Namun demikian, ia menekankan pentingnya tahapan adaptasi sebelum menjalani puasa ekstrem. "Sebelum mencoba OMAD dengan puasa sekitar 22-23 jam, sebaiknya seseorang memulai dari intermittent fasting (IF) yang lebih ringan, misalnya puasa 12-14 jam. Hal ini bertujuan agar lambung dan tubuh terbiasa terlebih dahulu," kata dia.

Prof Anna membagikan saran menu dalam satu porsi OMAD. Pastikan asupan protein berkualitas tinggi seperti ikan, telur, dada ayam tanpa kulit, daging tanpa lemak, tahu, atau tempe untuk mencegah kehilangan massa otot. Kemudian karbohidrat kompleks seperti nasi merah, ubi, oat, atau jagung diperlukan sebagai sumber energi berkelanjutan.
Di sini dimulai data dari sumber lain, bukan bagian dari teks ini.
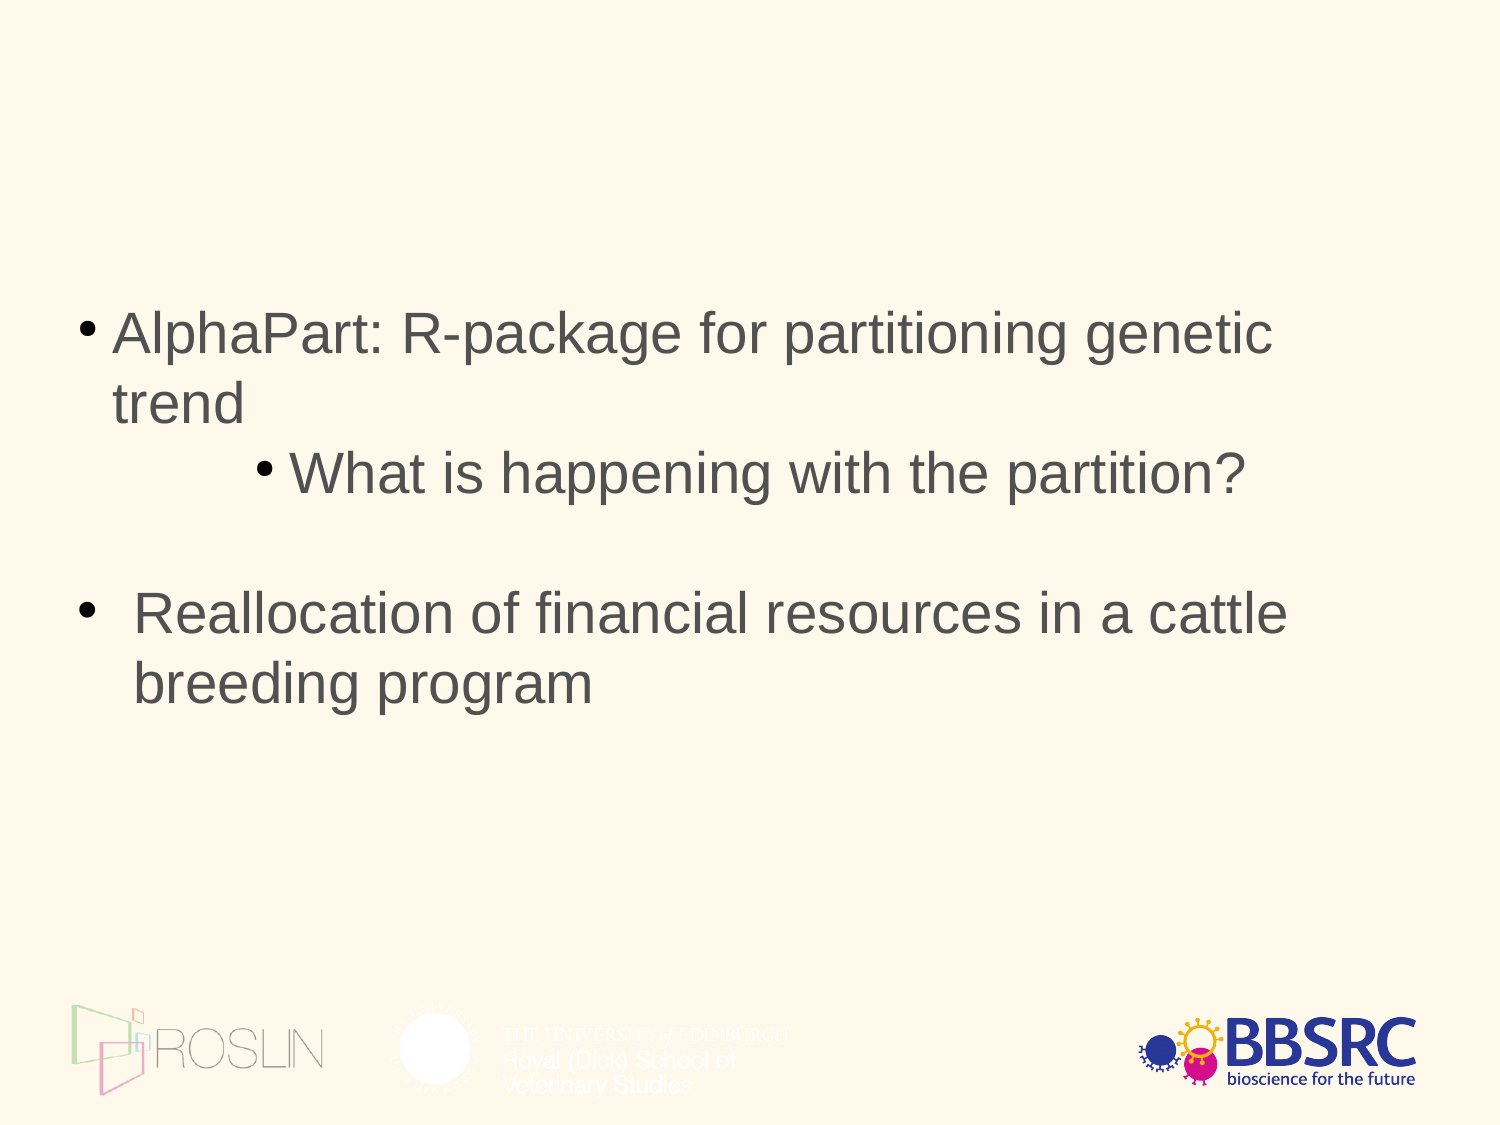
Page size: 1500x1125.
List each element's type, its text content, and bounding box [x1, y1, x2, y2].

picture [1137, 1014, 1416, 1092]
picture [64, 975, 336, 1118]
text_box AlphaPart: R-package for partitioning genetic trend What is happening with the partition? Reallocation of financial resources in a cattle breeding program [62, 287, 1425, 975]
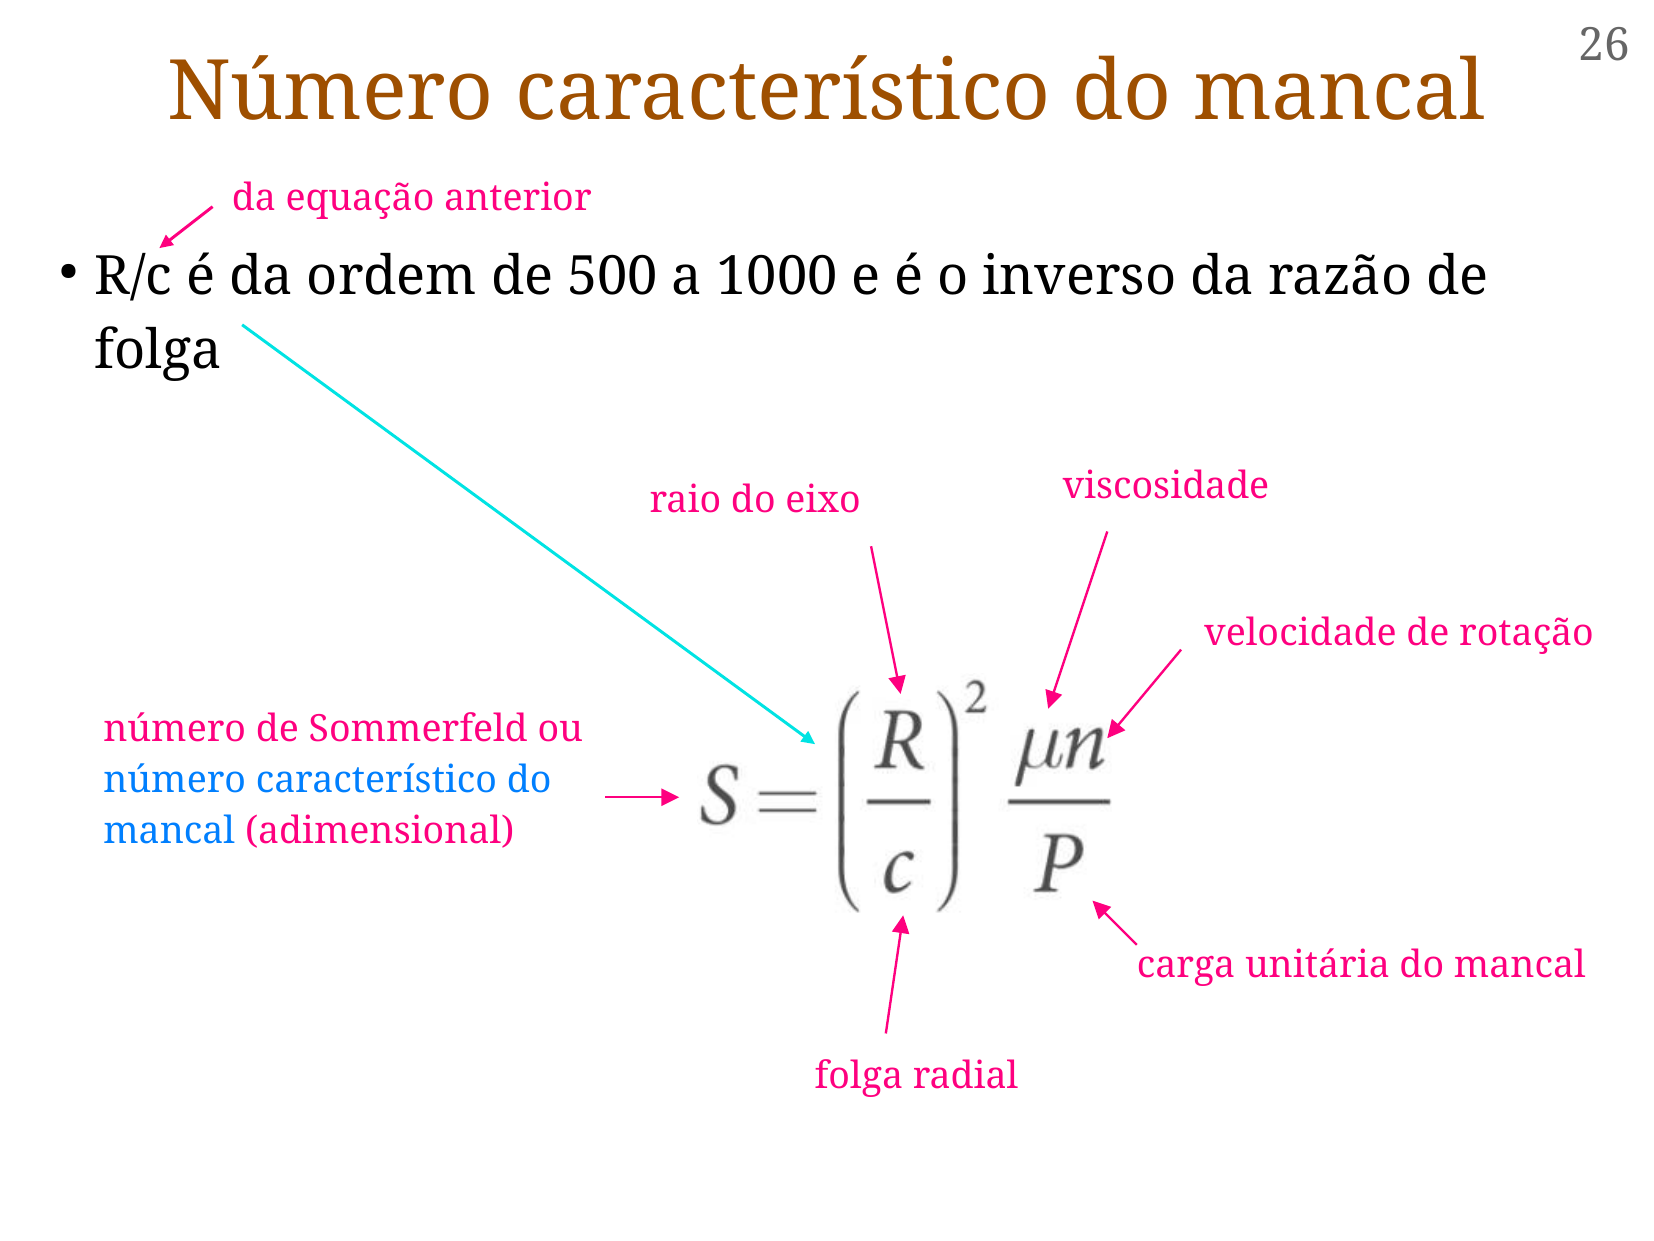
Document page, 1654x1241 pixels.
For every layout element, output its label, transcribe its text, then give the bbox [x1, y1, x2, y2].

title Número característico do mancal [59, 29, 1595, 148]
text_box da equação anterior [215, 160, 650, 237]
text_box raio do eixo [634, 465, 876, 532]
text_box folga radial [799, 1041, 1034, 1108]
text_box carga unitária do mancal [1122, 930, 1625, 1004]
text_box número de Sommerfeld ou número característico do mancal (adimensional) [88, 693, 606, 886]
text_box viscosidade [1047, 450, 1285, 517]
text_box velocidade de rotação [1189, 598, 1610, 665]
list R/c é da ordem de 500 a 1000 e é o inverso da razão de folga [59, 236, 1595, 1211]
picture [697, 673, 1123, 916]
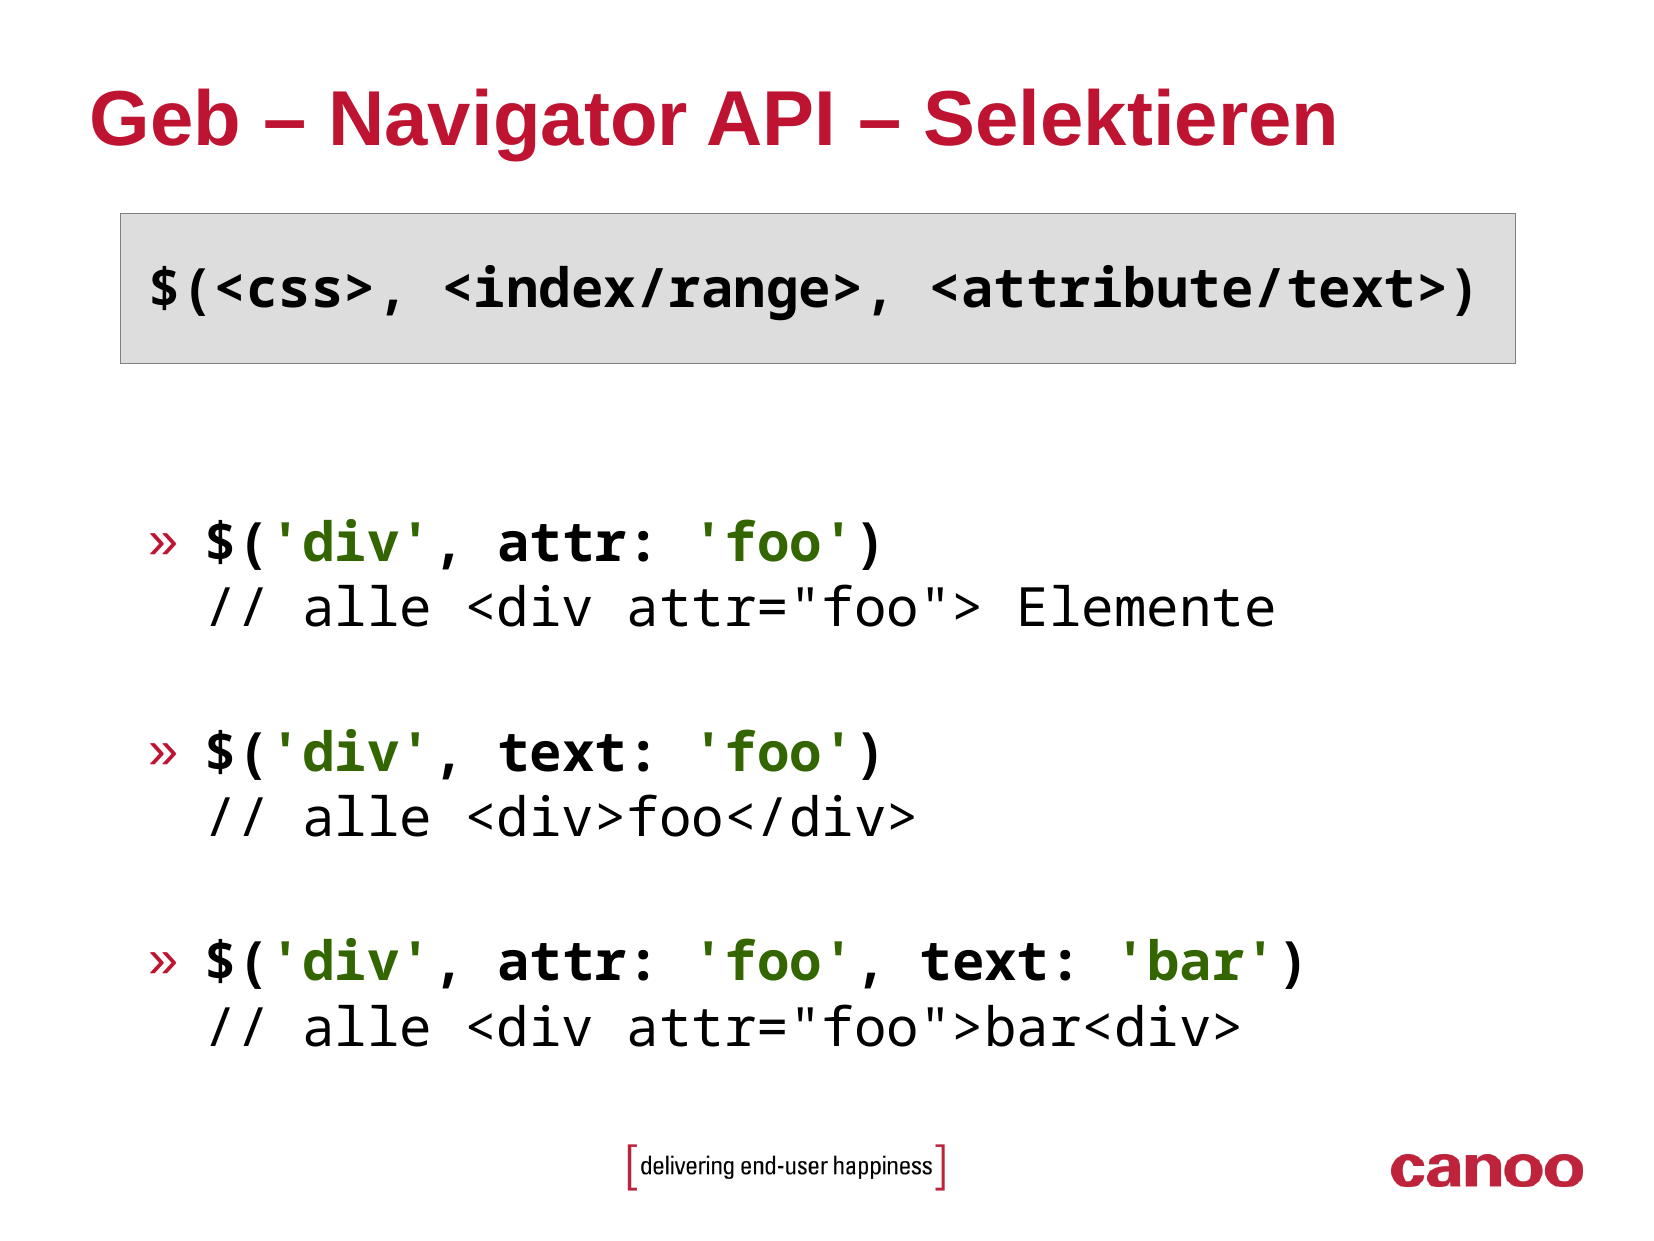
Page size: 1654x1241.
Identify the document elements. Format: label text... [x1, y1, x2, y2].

text_box [120, 213, 1516, 364]
title Geb – Navigator API – Selektieren [75, 60, 1591, 181]
list $(<css>, <index/range>, <attribute/text>) [134, 245, 1546, 376]
list $('div', attr: 'foo') // alle <div attr="foo"> Elemente $('div', text: 'foo') // alle <div>foo</div> $('div', attr: 'foo', text: 'bar') // alle <div attr="foo">bar<div> [134, 499, 1546, 1081]
picture [621, 1140, 951, 1194]
picture [1391, 1154, 1583, 1187]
Lemak sehat dari alpukat, minyak zaitun, kacang-kacangan, dan ikan berlemak, berperan menjaga rasa kenyang dan keseimbangan hormon. Sayur tinggi serat wajib dikonsumsi minimal setengah piring, dilengkapi buah secukupnya agar asupan gula tidak berlebihan. Selain itu, kecukupan cairan dan elektrolit juga harus diperhatikan melalui konsumsi air putih, sup bening, atau kaldu.

"Yang perlu dibatasi adalah gorengan berlebihan, minuman manis, ultra processed food (UPF), serta makanan yang terlalu pedas atau asam karena berisiko memicu gangguan lambung," kata dia.

Prof Anna juga memaparkan sejumlah risiko OMAD jika dilakukan terlalu dini atau tidak tepat, antara lain hipoglikemia, gangguan pencernaan, penurunan massa otot, defisiensi mikronutrien, hingga risiko binge eating (makan terlalu banyak, sulit kontrol) saat waktu makan tiba. Sebagai alternatif yang lebih aman untuk manajemen berat badan dan kesehatan metabolik, ia merekomendasikan pola puasa 12-14 jam, pola makan tiga kali sehari dengan satu hingga dua camilan sehat, atau intermittent fasting 16:8 yang dinilai lebih moderat dibandingkan OMAD.

"Intinya, diet harus disesuaikan dengan kondisi tubuh dan kebutuhan individu, bukan sekadar mengikuti tren," kata Prof Anna.